The LinkedIn knowledge graph is used to provide input signals to machine learning models and data insight pipelines to fuel different LinkedIn features. I came across this post that provides an in-depth analysis of how LinkedIn knowledge graph is built.
What are the entities in LinkedIn knowledge graph?
The entities are members, jobs, titles, skills, companies, geographical locations, schools, etc. These entities and the relationships form the ontology of the professional world and are used to improve recommender systems, search, monetisation, and consumer products.
How is LinkedIn’s knowledge graph constructed?
The LinkedIn’s knowledge graph is created using user-generated content and data extracted from the internet (noisy and duplicates). The knowledge graph needs to scale as new members joined, new jobs posted, change of titles, skills, etc.
How is machine learning being used to build the knowledge graph?
Machine learning is used to construct entity taxonomy, perform inference on entity relationship, data representation, insight extraction, and interactive data acquisition from users. LinkedIn’s knowledge graph id a dynamic graph, meaning that new entities and relationships can be added and existing relationships can also be changed.
Describe the construction of entity taxonomy.
An entity taxonomy consists of the identity of an entity and its attributes. Entities are created in two ways:
Organic entities. These are generated by users and the attributes are created and maintained by users
Auto-created entities. Entities here can be users but it can also be skills or titles. By mining user profiles and utilising external data sources and human validations, we are able to create tens of thousands of skills, titles, locations, companies, etc. to which we can map users to
There are around 450 million members, 190 million job listings, 9 million companies, 600+ degrees, and so on.
There are two parts to entity attributes:
Relationships to other entities in a taxonomy
Characteristic features not in any taxonomy
For example, a company entity has attributes that refer to other entities such as members, skills, companies, etc. It also has attributes such as logo, revenue, URL, etc that does not refer to other entity in any taxonomy. The former relationships to other entities represent edges in the LinkedIn knowledge graph. The latter involves text extraction, data ingestion from search engine, data integration from external sources, and other crowdsourcing-based methods.
All the entity attributes have confidence scores, either computed by ML model or assigned to be 1 if it’s human verified.
How does LinkedIn clean up user-generated organic entities?

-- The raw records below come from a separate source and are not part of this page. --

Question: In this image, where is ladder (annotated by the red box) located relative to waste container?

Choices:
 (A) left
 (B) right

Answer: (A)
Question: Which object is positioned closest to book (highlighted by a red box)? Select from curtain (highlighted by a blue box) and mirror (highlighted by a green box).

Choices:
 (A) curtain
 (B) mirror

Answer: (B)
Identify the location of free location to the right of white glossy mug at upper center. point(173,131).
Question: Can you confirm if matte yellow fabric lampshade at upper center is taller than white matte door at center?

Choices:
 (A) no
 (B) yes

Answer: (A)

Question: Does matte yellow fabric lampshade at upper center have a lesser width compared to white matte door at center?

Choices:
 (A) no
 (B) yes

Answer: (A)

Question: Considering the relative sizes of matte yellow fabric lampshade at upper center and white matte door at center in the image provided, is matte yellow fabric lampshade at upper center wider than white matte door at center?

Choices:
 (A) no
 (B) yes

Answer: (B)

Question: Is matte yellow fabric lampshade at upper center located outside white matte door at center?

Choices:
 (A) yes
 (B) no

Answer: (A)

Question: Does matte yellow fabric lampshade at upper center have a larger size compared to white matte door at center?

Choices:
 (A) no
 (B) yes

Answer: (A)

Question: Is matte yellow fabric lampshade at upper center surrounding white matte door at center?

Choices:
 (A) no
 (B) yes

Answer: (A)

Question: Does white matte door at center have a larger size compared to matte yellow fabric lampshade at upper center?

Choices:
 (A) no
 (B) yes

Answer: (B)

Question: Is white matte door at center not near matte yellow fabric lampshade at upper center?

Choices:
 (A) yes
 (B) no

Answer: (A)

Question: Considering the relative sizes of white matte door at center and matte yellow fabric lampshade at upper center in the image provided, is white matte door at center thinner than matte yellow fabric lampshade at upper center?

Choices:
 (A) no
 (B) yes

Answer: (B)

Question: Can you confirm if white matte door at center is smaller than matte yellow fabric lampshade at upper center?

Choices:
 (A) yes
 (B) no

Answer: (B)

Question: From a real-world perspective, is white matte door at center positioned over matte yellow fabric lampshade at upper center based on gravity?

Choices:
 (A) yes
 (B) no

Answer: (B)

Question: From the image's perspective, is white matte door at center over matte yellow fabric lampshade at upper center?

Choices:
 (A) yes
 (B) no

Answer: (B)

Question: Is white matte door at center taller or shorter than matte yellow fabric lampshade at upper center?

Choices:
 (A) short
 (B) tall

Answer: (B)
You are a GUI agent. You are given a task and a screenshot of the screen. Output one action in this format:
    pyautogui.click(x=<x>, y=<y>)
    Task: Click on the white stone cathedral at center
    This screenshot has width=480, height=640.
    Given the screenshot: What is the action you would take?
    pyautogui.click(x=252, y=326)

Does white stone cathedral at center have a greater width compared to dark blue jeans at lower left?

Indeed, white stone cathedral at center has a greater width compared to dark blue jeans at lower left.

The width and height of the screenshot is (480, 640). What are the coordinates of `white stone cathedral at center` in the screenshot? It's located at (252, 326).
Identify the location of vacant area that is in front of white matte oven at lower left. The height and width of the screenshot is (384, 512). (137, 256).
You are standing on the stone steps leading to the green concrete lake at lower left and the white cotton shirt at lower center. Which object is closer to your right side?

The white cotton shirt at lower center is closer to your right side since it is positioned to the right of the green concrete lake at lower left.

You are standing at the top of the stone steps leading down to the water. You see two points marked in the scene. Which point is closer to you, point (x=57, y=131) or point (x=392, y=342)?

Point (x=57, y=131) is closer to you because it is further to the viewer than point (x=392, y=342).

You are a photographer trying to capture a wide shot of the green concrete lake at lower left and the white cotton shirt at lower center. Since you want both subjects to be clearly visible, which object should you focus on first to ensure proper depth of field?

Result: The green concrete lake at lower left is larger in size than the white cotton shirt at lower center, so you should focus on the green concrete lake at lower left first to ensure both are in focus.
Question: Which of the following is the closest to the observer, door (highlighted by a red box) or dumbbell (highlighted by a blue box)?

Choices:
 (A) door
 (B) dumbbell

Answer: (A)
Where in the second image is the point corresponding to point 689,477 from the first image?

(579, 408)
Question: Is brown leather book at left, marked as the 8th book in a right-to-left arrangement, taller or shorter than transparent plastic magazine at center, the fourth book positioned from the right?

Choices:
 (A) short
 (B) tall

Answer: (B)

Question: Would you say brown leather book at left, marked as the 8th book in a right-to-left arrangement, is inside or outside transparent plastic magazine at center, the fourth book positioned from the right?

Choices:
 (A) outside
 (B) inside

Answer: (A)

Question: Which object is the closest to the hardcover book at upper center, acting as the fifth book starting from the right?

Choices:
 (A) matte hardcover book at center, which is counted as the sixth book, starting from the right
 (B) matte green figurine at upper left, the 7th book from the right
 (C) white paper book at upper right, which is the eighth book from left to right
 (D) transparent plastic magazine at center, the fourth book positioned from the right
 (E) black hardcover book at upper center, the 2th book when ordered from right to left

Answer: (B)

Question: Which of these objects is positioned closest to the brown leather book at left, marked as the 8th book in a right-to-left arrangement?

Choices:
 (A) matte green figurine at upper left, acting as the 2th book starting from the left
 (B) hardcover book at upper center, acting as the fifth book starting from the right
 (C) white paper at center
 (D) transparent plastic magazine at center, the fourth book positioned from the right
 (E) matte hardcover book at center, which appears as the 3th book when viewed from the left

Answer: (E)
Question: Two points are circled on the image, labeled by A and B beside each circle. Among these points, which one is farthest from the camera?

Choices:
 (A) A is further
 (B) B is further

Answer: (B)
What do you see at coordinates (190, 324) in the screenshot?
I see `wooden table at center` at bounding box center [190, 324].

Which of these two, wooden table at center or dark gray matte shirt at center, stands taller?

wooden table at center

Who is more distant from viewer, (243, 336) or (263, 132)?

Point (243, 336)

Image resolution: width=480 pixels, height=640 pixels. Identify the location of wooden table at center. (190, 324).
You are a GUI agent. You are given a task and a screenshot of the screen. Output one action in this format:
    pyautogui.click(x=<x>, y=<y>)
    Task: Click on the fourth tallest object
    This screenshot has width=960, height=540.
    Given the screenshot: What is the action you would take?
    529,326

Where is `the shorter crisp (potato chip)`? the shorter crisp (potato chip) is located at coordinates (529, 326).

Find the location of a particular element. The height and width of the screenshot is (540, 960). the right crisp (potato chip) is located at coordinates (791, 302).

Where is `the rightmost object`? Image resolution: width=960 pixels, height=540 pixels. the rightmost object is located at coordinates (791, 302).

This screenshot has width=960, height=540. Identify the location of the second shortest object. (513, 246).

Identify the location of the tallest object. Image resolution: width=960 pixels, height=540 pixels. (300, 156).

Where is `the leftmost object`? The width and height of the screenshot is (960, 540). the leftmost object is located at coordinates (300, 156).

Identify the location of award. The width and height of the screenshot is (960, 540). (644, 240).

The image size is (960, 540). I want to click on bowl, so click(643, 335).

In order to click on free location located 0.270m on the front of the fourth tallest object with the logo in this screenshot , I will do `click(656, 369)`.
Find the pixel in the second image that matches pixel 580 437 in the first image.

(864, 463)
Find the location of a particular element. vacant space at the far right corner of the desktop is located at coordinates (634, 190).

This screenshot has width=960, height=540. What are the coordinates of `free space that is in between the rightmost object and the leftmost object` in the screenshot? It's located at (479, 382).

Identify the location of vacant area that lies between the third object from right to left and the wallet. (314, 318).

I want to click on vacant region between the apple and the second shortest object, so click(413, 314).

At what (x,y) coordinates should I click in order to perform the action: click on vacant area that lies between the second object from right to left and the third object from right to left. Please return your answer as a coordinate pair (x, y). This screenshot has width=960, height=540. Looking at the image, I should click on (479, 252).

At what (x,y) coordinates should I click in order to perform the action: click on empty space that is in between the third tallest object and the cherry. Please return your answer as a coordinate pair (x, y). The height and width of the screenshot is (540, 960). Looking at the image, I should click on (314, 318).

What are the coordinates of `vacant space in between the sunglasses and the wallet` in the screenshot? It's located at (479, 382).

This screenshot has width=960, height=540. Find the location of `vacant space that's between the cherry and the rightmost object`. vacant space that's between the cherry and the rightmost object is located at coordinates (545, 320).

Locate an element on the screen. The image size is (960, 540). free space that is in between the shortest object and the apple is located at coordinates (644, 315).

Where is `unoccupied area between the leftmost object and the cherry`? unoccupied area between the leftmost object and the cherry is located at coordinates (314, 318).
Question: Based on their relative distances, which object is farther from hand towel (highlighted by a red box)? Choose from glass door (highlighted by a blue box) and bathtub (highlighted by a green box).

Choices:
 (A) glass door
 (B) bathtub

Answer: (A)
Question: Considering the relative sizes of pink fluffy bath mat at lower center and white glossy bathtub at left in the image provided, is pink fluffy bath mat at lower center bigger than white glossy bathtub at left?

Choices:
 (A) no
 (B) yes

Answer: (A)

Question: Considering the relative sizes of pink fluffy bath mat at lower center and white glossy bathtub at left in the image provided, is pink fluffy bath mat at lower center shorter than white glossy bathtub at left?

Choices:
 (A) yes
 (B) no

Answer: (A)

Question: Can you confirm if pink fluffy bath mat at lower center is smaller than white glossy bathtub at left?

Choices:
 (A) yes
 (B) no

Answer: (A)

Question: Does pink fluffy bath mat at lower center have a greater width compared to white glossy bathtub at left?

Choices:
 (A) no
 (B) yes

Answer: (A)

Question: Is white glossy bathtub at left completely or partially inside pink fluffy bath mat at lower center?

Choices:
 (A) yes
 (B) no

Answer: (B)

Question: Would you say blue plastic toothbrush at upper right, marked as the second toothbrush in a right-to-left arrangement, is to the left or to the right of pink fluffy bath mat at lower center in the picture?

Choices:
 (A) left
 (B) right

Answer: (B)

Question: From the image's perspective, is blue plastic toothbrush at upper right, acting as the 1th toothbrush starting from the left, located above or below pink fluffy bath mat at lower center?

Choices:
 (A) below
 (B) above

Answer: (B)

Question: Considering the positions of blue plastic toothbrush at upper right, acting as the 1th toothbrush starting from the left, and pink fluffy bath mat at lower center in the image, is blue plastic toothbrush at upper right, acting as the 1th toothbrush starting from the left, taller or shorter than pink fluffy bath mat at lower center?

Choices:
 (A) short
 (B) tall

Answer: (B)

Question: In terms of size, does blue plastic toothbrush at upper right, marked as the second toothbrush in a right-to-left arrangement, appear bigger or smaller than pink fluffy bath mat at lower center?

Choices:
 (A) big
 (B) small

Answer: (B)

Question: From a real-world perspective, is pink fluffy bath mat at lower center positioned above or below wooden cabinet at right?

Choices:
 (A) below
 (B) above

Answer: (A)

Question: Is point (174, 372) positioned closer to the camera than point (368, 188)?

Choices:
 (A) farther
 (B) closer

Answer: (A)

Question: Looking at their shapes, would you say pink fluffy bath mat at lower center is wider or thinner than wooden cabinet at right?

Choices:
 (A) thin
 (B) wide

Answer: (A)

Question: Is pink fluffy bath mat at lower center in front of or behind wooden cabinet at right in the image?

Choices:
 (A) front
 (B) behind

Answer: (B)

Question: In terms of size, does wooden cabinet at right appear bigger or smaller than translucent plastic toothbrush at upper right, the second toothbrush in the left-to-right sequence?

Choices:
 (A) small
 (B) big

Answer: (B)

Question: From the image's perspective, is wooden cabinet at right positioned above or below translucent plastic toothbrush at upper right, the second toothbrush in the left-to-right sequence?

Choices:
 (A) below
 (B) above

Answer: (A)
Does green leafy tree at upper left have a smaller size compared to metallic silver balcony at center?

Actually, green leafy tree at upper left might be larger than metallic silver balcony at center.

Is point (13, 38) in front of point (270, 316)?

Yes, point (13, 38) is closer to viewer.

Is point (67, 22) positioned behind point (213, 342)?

By using rules to identify inaccurate or problematic organic entities. Problematic entities could be entities that have meaningless names, incomplete attributes, stale content, and so on.
How does LinkedIn generates auto-created entities?
There are 4 stages:
Generate candidates. Each entity has a canonical name and entity candidates are common phrases in member profiles and job descriptions
Disambiguate entities. Developed a soft clustering algorithm to group phrases. A phrase can have different meanings. An ambiguous phrase can appear in multiple clusters and represent different entities
De-duplicate entities. Multiple phrases can represent the same entity if they are synonyms of each other. Using word embeddings, we can cluster words that are similar to each other and de-duplicate entities!
Translate entities into other languages. Linguistic experts manually translate top entities with high member coverages into other international languages
Describe the entity relationship inference.
Some entity relationships are generated by members and they are known as “explicit”. Some entity relationships are predicted and these are known as “inferred”. Not all explicit entity relationships are trustworthy as one of the problems is “member’s mistake”, where members map themselves to an incorrect entity.
We have a content processing framework to infer entity relationships. As an example, we used explicit skills entered by users to infer other skills that they might have. This is shown in the figure below. We train a binary classifier for each kind of entity relationship (belong to or not). Inferred relationships are also recommended to members to ask for their feedback. If users accept, the inferred relationships become explicit.
Describe data representation and insights discovery .
We can embed the knowledge graph into a latent space. As a result, the latent vector of an entity captures the semantics of multiple entity taxonomies and multiple entity relationships. This is shown in the diagram below where we embed the skills and titles into the same latent space, showcasing for each job title, which skills are closely related to it. With this knowledge graph and data representation, you can easily use it to discover new insights. For example, we can connect members to certain skills that are mapped to many different jobs.